Posted: Thu May 03, 2018 5:25 am
by mhull
Daniel Shawul wrote:Sigh..wake me up when it is 2800 elo running on singe CPU core, which is what every other engine uses in rating lists. As far as I am concerned, it is still a 2100 elo engine there.
Your demand for uniform platform comparison is commutative. Why not demand all the other engines run on a GPU?

Then it would be "equal".

Re: LCZero Accomplishments and Goals Thus Far

Posted: Thu May 03, 2018 8:50 am
by jp
mhull wrote:
Daniel Shawul wrote:Sigh..wake me up when it is 2800 elo running on singe CPU core, which is what every other engine uses in rating lists. As far as I am concerned, it is still a 2100 elo engine there.
Your demand for uniform platform comparison is commutative. Why not demand all the other engines run on a GPU?

Then it would be "equal".
So if I teach my pet frog to play chess, I should demand you play it underwater rather than on land, because demands should be "commutative"?

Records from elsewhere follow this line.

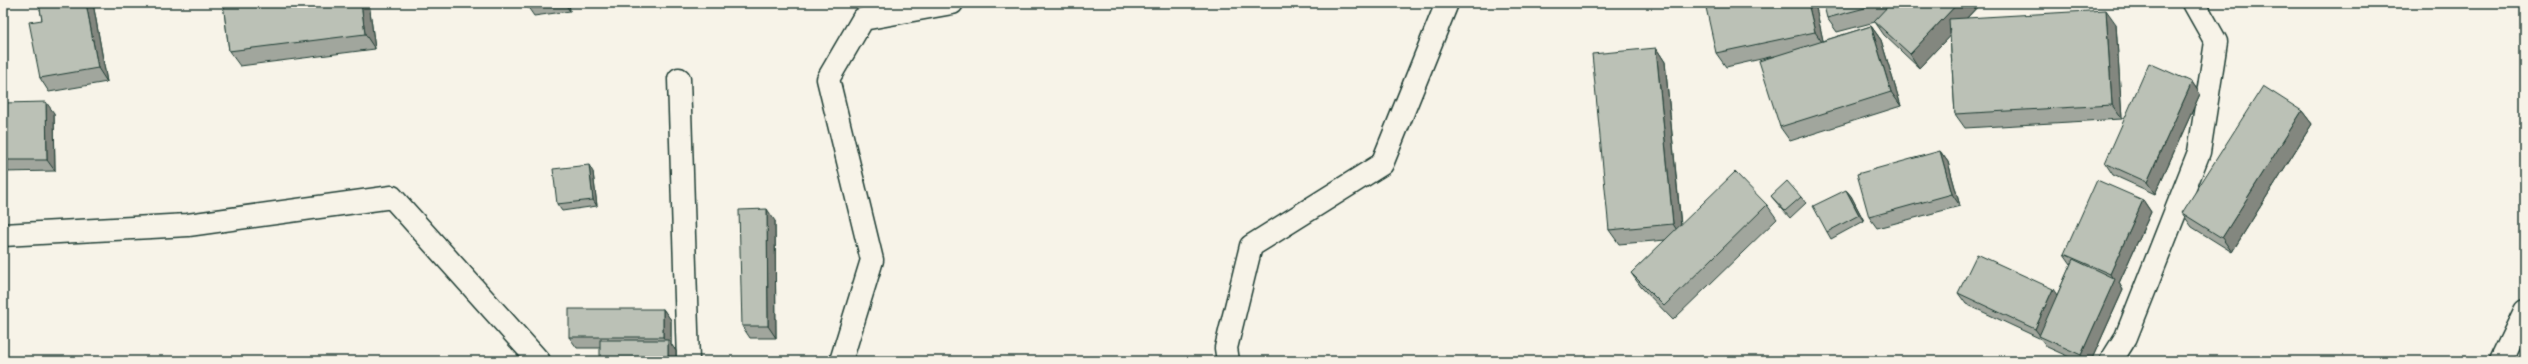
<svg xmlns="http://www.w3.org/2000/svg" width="2528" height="364" viewBox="0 0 2528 364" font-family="'Balsamiq Sans',sans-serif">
	<rect width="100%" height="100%" fill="#f7f3e8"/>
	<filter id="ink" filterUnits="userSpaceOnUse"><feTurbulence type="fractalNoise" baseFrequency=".025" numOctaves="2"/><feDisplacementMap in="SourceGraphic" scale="8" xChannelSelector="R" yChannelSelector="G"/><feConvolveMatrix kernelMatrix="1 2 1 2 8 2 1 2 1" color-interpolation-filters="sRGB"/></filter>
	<g filter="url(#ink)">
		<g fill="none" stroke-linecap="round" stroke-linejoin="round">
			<defs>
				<g id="street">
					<path d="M679,79L688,361"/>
					<path d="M3,235L188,225L392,197L539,361"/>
					<path d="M841,361L872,260L828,79L863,19L952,3"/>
					<path d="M1228,361L1226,348L1251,246L1382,164L1447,3"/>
					<path d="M2111,361L2126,337L2199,152L2216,42L2194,3"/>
					<path d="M2501,361L2525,311"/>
				</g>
			</defs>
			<!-- street casing -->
			<use href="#street" stroke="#1f3d34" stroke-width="25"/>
			<!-- street -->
			<use href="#street" stroke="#f7f3e8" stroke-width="22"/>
		</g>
		<!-- wall -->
		<g fill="#a1a69d" stroke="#1f3d34">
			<path d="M39,3H93L107,82L49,92L40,78L42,20Z"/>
			<path d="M223,3H369L375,49L240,66L229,51Z"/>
			<path d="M525,3H569L570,11L534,16Z"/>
			<path d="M1815,3L1823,41L1871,26L1881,40L1901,106L1790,141L1780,127L1774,56L1726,67L1716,53Z"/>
			<path d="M1836,3H1981L1966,19L2116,24L2122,119L1965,128L1955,114L1950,35L1919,68L1884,35L1875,22L1837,32L1827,18Z"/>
			<path d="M1656,48L1665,62L1681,225L1767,205L1777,219L1673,320L1641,287L1631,273L1666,240L1619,244L1609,230Z"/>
			<path d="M2192,82L2200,94L2155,194L2113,175L2105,163Z"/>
			<path d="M3,103L54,113L55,171L3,172Z"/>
			<path d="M2302,111L2312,124L2232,252L2192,227L2182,213Z"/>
			<path d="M1940,151L1948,162L1960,206L1877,228L1869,217Z"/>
			<path d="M593,172L597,206L562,211L557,204Z"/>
			<path d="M1846,190L1851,196L1864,221L1831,239L1827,232Z"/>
			<path d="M1771,196L1801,197L1806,203L1790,218L1776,202Z"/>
			<path d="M2143,200L2151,212L2119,283L2123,290L2091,361H2078L2047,347L2041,339L1966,304L1958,293L2057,295L2071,264L2064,254Z"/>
			<path d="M775,221L776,338H750L742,326Z"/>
			<path d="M663,309L671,320V344L676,351V361L600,348H577L569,337Z"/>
		</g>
		<!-- shaded-wall -->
		<g fill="#83877f" stroke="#1f3d34">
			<path d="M86,3H93L107,82L98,68Z"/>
			<path d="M361,3H369L375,49L365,34Z"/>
			<path d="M564,3H569L570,11Z"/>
			<path d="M1808,3H1815L1824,45L1815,32Z"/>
			<path d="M1958,3H1981L1919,68L1910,54Z"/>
			<path d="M2106,10L2116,24L2122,119L2112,105Z"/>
			<path d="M1871,26L1881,40L1901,106L1891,92Z"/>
			<path d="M1656,48L1665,62L1682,238L1673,224Z"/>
			<path d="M2192,82L2200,94L2155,194L2147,182Z"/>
			<path d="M46,102L54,113L55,171L47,160Z"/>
			<path d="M2302,111L2312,124L2232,252L2222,238Z"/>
			<path d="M1940,151L1948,162L1960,206L1952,194Z"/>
			<path d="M589,165L593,172L597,206L593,200Z"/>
			<path d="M1846,190L1851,196L1864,221L1859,215Z"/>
			<path d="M2143,200L2151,212L2119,283L2123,290L2091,361H2085L2081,355L2114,281L2110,274Z"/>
			<path d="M767,209L775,221L776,338L768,326Z"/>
			<path d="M2053,289L2061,301L2041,337L2035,329Z"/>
			<path d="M663,309L671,320V344L676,351V361H668V344L663,337Z"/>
		</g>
		<!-- building -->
		<g fill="#bbc1b6" stroke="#1f3d34">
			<path d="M39,3H86L98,68L40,78L29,22L42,20Z"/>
			<path d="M223,3H361L365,34L229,51Z"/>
			<path d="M1705,3H1808L1815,32L1716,53Z"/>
			<path d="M1836,3H1884L1827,18L1824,6Z"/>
			<path d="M1891,3H1958L1910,54L1874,21Z"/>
			<path d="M2106,10L2112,105L1955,114L1949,19Z"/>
			<path d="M1871,26L1891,92L1780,127L1759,61Z"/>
			<path d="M1656,48L1673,224L1609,230L1592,54Z"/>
			<path d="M2149,63L2192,82L2147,182L2105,163Z"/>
			<path d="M2263,86L2302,111L2222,238L2182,213Z"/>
			<path d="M46,102L47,160H3V103Z"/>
			<path d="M1940,151L1952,194L1869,217L1857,174Z"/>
			<path d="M589,165L593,200L557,204L553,169Z"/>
			<path d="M1735,172L1767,205L1664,306L1631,273Z"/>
			<path d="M2097,180L2143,200L2110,274L2064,254Z"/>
			<path d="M1787,181L1801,197L1785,211L1771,196Z"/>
			<path d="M1846,190L1859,215L1827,232L1813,206Z"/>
			<path d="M767,209L768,326H742L739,210Z"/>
			<path d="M1977,254L2053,289L2035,329L1958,293Z"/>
			<path d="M2073,259L2115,279L2081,355L2039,336Z"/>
			<rect x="569" y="309" width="94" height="28"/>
			<rect x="600" y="340" width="68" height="21"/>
		</g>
	</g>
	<!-- margin -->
	<rect width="2528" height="364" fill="none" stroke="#f7f3e8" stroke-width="16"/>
	<rect x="8" y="8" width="2512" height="348" fill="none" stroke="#1f3d34" stroke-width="1.5" filter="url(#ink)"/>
</svg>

Re: LCZero Accomplishments and Goals Thus Far

Posted: Thu May 03, 2018 9:01 am
by JJJ
I guess someone is frustrated to have a computer with 2 core and no graphic card and instead of saying "I d like so much to play with a strong LCzero" he just says "LCzero is bad with 1 core".

Okey, try meditation. It might help.

Re: LCZero Accomplishments and Goals Thus Far

Posted: Thu May 03, 2018 10:11 am
by hgm
jp wrote:So if I teach my pet frog to play chess, I should demand you play it underwater rather than on land, because demands should be "commutative"?
A better analogy: If I teach my pet shark to play chess, wouldn't it be a bit unfair to insist he will play it sitting in a chair in a room filled with air?

Re: LCZero Accomplishments and Goals Thus Far

Posted: Thu May 03, 2018 10:31 am
by jp
hgm wrote:
jp wrote:So if I teach my pet frog to play chess, I should demand you play it underwater rather than on land, because demands should be "commutative"?
A better analogy: If I teach my pet shark to play chess, wouldn't it be a bit unfair to insist he will play it sitting in a chair in a room filled with air?
My frog can survive on land even if he prefers the pond. Your shark would just die.

You jumping into the pond with my frog is also fairer than me being forced into your shark's jaws in the ocean.